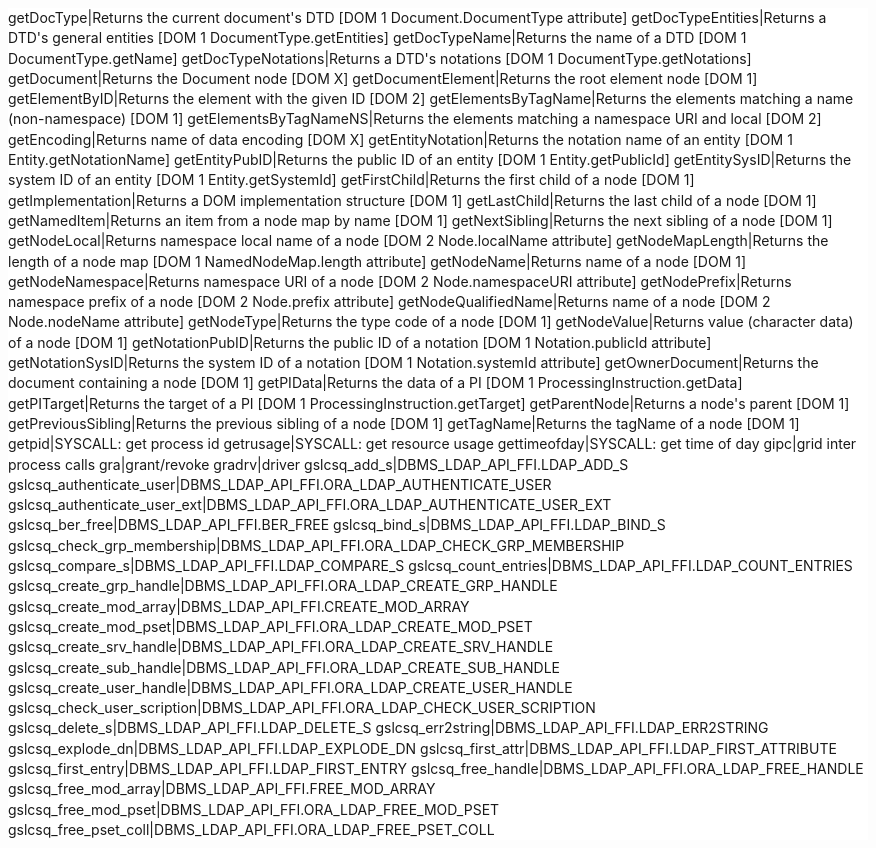 getDocType|Returns the current document's DTD [DOM 1 Document.DocumentType attribute]
getDocTypeEntities|Returns a DTD's general entities [DOM 1 DocumentType.getEntities]
getDocTypeName|Returns the name of a DTD [DOM 1 DocumentType.getName]
getDocTypeNotations|Returns a DTD's notations [DOM 1 DocumentType.getNotations]
getDocument|Returns the Document node [DOM X]
getDocumentElement|Returns the root element node [DOM 1]
getElementByID|Returns the element with the given ID [DOM 2]
getElementsByTagName|Returns the elements matching a name (non-namespace) [DOM 1]
getElementsByTagNameNS|Returns the elements matching a namespace URI and local [DOM 2]
getEncoding|Returns name of data encoding [DOM X]
getEntityNotation|Returns the notation name of an entity [DOM 1 Entity.getNotationName]
getEntityPubID|Returns the public ID of an entity [DOM 1 Entity.getPublicId]
getEntitySysID|Returns the system ID of an entity [DOM 1 Entity.getSystemId]
getFirstChild|Returns the first child of a node [DOM 1]
getImplementation|Returns a DOM implementation structure [DOM 1]
getLastChild|Returns the last child of a node [DOM 1]
getNamedItem|Returns an item from a node map by name [DOM 1]
getNextSibling|Returns the next sibling of a node [DOM 1]
getNodeLocal|Returns namespace local name of a node [DOM 2 Node.localName attribute]
getNodeMapLength|Returns the length of a node map [DOM 1 NamedNodeMap.length attribute]
getNodeName|Returns name of a node [DOM 1]
getNodeNamespace|Returns namespace URI of a node [DOM 2 Node.namespaceURI attribute]
getNodePrefix|Returns namespace prefix of a node [DOM 2 Node.prefix attribute]
getNodeQualifiedName|Returns name of a node [DOM 2 Node.nodeName attribute]
getNodeType|Returns the type code of a node [DOM 1]
getNodeValue|Returns value (character data) of a node [DOM 1]
getNotationPubID|Returns the public ID of a notation [DOM 1 Notation.publicId attribute]
getNotationSysID|Returns the system ID of a notation [DOM 1 Notation.systemId attribute]
getOwnerDocument|Returns the document containing a node [DOM 1]
getPIData|Returns the data of a PI [DOM 1 ProcessingInstruction.getData]
getPITarget|Returns the target of a PI [DOM 1 ProcessingInstruction.getTarget]
getParentNode|Returns a node's parent [DOM 1]
getPreviousSibling|Returns the previous sibling of a node [DOM 1]
getTagName|Returns the tagName of a node [DOM 1]
getpid|SYSCALL: get process id
getrusage|SYSCALL: get resource usage
gettimeofday|SYSCALL: get time of day
gipc|grid inter process calls
gra|grant/revoke
gradrv|driver
gslcsq_add_s|DBMS_LDAP_API_FFI.LDAP_ADD_S
gslcsq_authenticate_user|DBMS_LDAP_API_FFI.ORA_LDAP_AUTHENTICATE_USER
gslcsq_authenticate_user_ext|DBMS_LDAP_API_FFI.ORA_LDAP_AUTHENTICATE_USER_EXT
gslcsq_ber_free|DBMS_LDAP_API_FFI.BER_FREE
gslcsq_bind_s|DBMS_LDAP_API_FFI.LDAP_BIND_S
gslcsq_check_grp_membership|DBMS_LDAP_API_FFI.ORA_LDAP_CHECK_GRP_MEMBERSHIP
gslcsq_compare_s|DBMS_LDAP_API_FFI.LDAP_COMPARE_S
gslcsq_count_entries|DBMS_LDAP_API_FFI.LDAP_COUNT_ENTRIES
gslcsq_create_grp_handle|DBMS_LDAP_API_FFI.ORA_LDAP_CREATE_GRP_HANDLE
gslcsq_create_mod_array|DBMS_LDAP_API_FFI.CREATE_MOD_ARRAY
gslcsq_create_mod_pset|DBMS_LDAP_API_FFI.ORA_LDAP_CREATE_MOD_PSET
gslcsq_create_srv_handle|DBMS_LDAP_API_FFI.ORA_LDAP_CREATE_SRV_HANDLE
gslcsq_create_sub_handle|DBMS_LDAP_API_FFI.ORA_LDAP_CREATE_SUB_HANDLE
gslcsq_create_user_handle|DBMS_LDAP_API_FFI.ORA_LDAP_CREATE_USER_HANDLE
gslcsq_check_user_scription|DBMS_LDAP_API_FFI.ORA_LDAP_CHECK_USER_SCRIPTION
gslcsq_delete_s|DBMS_LDAP_API_FFI.LDAP_DELETE_S
gslcsq_err2string|DBMS_LDAP_API_FFI.LDAP_ERR2STRING
gslcsq_explode_dn|DBMS_LDAP_API_FFI.LDAP_EXPLODE_DN
gslcsq_first_attr|DBMS_LDAP_API_FFI.LDAP_FIRST_ATTRIBUTE
gslcsq_first_entry|DBMS_LDAP_API_FFI.LDAP_FIRST_ENTRY
gslcsq_free_handle|DBMS_LDAP_API_FFI.ORA_LDAP_FREE_HANDLE
gslcsq_free_mod_array|DBMS_LDAP_API_FFI.FREE_MOD_ARRAY
gslcsq_free_mod_pset|DBMS_LDAP_API_FFI.ORA_LDAP_FREE_MOD_PSET
gslcsq_free_pset_coll|DBMS_LDAP_API_FFI.ORA_LDAP_FREE_PSET_COLL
************
# [WHAT IS BEING ASKED]
Set down exactly the line that holds "gslcsq_free_mod_array|DBMS_LDAP_API_FFI.FREE_MOD_ARRAY" and all lines after it to the end of the data.

# [TASK OUTPUT]
gslcsq_free_mod_array|DBMS_LDAP_API_FFI.FREE_MOD_ARRAY
gslcsq_free_mod_pset|DBMS_LDAP_API_FFI.ORA_LDAP_FREE_MOD_PSET
gslcsq_free_pset_coll|DBMS_LDAP_API_FFI.ORA_LDAP_FREE_PSET_COLL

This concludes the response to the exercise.